BETH SCHEMESCH taz | In dem kleinen Ärztehaus von Ramat Beth Schemesch sitzt ein schwarzgekleideter Mann mit Hut auf einem Kinderstuhl, den er mit dem Sitz zur Wand geschoben hat. Er starrt vor sich hin ins Leere, damit um Gottes Willen sein Blick nicht auf eine der Frauen fällt, die im Wartezimmer mit ihren Kindern spielen oder eine Zeitschrift durchblättern.

"Keusch müsst ihr euch anziehen", steht auf einem Schild am Eingang zur Praxis auf Jiddisch, denn Hebräisch ist die Sprache des Staates Israel, den sie ablehnen. Die meisten Frauen sind selbst religiös, ihr Mantel ist streng bis zum Hals zugeknöpft.

Die Pose des Mannes ist dennoch eine Demonstration des Abscheus vor der ihm aufgezwungenen Vermischung der Geschlechter auf so kleinem Raum. An dem Kampf um die Geschlechtertrennung macht sich in diesen Tagen die hitzige Debatte zwischen den Frommen und den Weltlichen in Israel fest.

Ramat Beth Schemesch ist das Viertel in der Kleinstadt Beth Schemesch, 30 Kilometer südwestlich von Jerusalem, in der fast ausschließlich Haredim wohnen, ultraorthodoxe Juden. Hier ist die achtjährige Naama Margolese auf dem Weg zur Schule von radikalen Juden beschimpft und bespuckt worden, weil sie ihren Vorstellungen nach nicht züchtig gekleidet war.

--- --- ---

#### [ARBEITSAUFTRÄGE]
1. Prüfen Sie, ob die folgenden Aussagen mit dem Text über Beth Schemesch übereinstimmen. Antworten Sie jeweils mit Ja oder Nein und führen Sie die entscheidenden Worte des Textes wörtlich an: (a) Das Schild am Eingang zur Praxis ist auf Hebräisch verfasst. (b) Beth Schemesch liegt 30 Kilometer südwestlich von Jerusalem. (c) Naama Margolese ist acht Jahre alt.
2. Entnehmen Sie dem Text über Beth Schemesch wortgetreu den Abschnitt, der mit den Worten beginnt, die „Die Pose des“ enthalten, und mit „in Israel fest.“ schließt.

--- --- ---

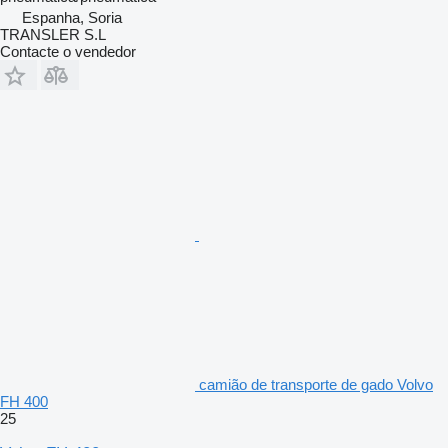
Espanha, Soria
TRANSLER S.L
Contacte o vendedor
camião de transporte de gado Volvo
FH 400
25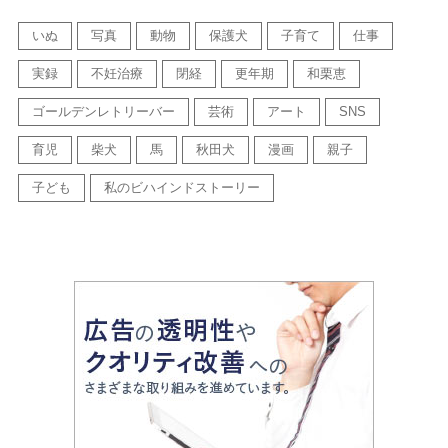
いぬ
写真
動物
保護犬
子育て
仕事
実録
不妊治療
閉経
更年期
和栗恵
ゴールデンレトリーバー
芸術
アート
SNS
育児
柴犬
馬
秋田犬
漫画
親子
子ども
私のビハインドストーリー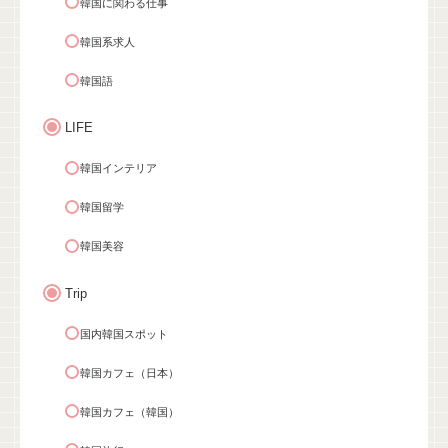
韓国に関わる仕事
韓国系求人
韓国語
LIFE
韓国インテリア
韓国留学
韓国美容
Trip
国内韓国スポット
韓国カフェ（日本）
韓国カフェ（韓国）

--- --- ---

#### [LÖSUNGEN JE AUFGABE]
1.
(a) Nein: „steht auf einem Schild am Eingang zur Praxis auf Jiddisch“
(b) Ja: „in der Kleinstadt Beth Schemesch, 30 Kilometer südwestlich von Jerusalem“
(c) Ja: „die achtjährige Naama Margolese“

2.
Die Pose des Mannes ist dennoch eine Demonstration des Abscheus vor der ihm aufgezwungenen Vermischung der Geschlechter auf so kleinem Raum. An dem Kampf um die Geschlechtertrennung macht sich in diesen Tagen die hitzige Debatte zwischen den Frommen und den Weltlichen in Israel fest.